La historia se vuelve aún más grave para los estudiantes trans. Mientras que un poco más de la mitad de los estudiantes encuestados reportaron haber escuchado comentarios anti-gay de parte de los maestros del personal, el número se eleva al 71% que reportan haber escuchado comentarios negativos de los maestros o del personal acerca de la identidad de género o la expresión de género. De 2013 a 2017, GLSEN informa de un «aumento constante de comentarios negativos sobre las personas transgénero». Tal vez no sea sorprendente que los estudiantes de las zonas rurales, especialmente en el Sur, sean los que más dificultades han tenido en las escuelas y los que menos recursos tienen a su disposición.

Y si en una pequeña ciudad cercana -como ocurrió recientemente en Hendersonville, Carolina del Norte- hay una Marcha del Orgullo o celebración, si hay una presencia visible de lo que podría significar crecer como LGBTQ, si la gente joven puede ver que puede, de hecho, » mejorarse «, ésa es una razón suficiente para salir y bailar a bordo de las carrozas, cantar todas las canciones, y marchar con los stickers de arcoíris iris. Como dijo Harvey Milk, «Tienes que darles esperanza».
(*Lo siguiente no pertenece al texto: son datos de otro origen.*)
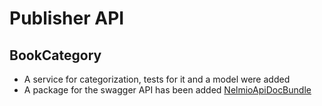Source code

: Publisher API 
=======================

BookCategory
-----

* A service for categorization, tests for it and a model were added
* A package for the swagger API has been added [NelmioApiDocBundle](https://github.com/nelmio/NelmioApiDocBundle)
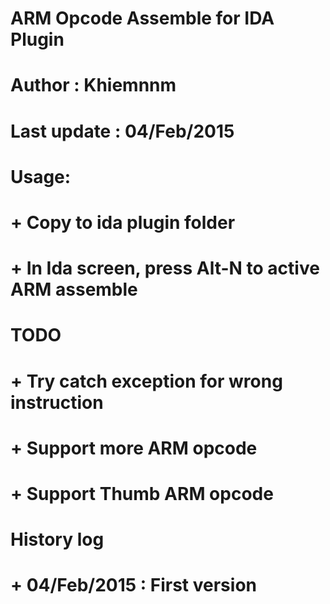 # ARM Opcode Assemble for IDA Plugin
# Author : Khiemnnm
# Last update : 04/Feb/2015
# Usage:
# 	+ Copy to ida plugin folder
#	+ In Ida screen, press Alt-N to active ARM assemble
#
# TODO
# + Try catch exception for wrong instruction
# + Support more ARM opcode
# + Support Thumb ARM opcode
#
# History log
# + 04/Feb/2015 : First version
#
Patricia Smith es autora de la novela The Year of Needy Girls (El año de las niñas necesitadas) (Kaylie Jones Books, 2017), finalista del Premio Literario Lambda. Su no ficción ha aparecido más recientemente en las antologías Older Queer Voices: La intimidad de la supervivencia y las nueve vidas: Antología de una vida en diez minutos y la revista Parhelion Literary Magazine, donde fue nominada como Mejor de la Web. Su ensayo, «Border War», que apareció en la revista Broad Street Magazine, recibió una mención especial de Pushcart. Profesora de literatura americana y escritura creativa en la escuela Appomattox Regional Governor’s School en Petersburg, VA, vive en Chester, VA con su pareja.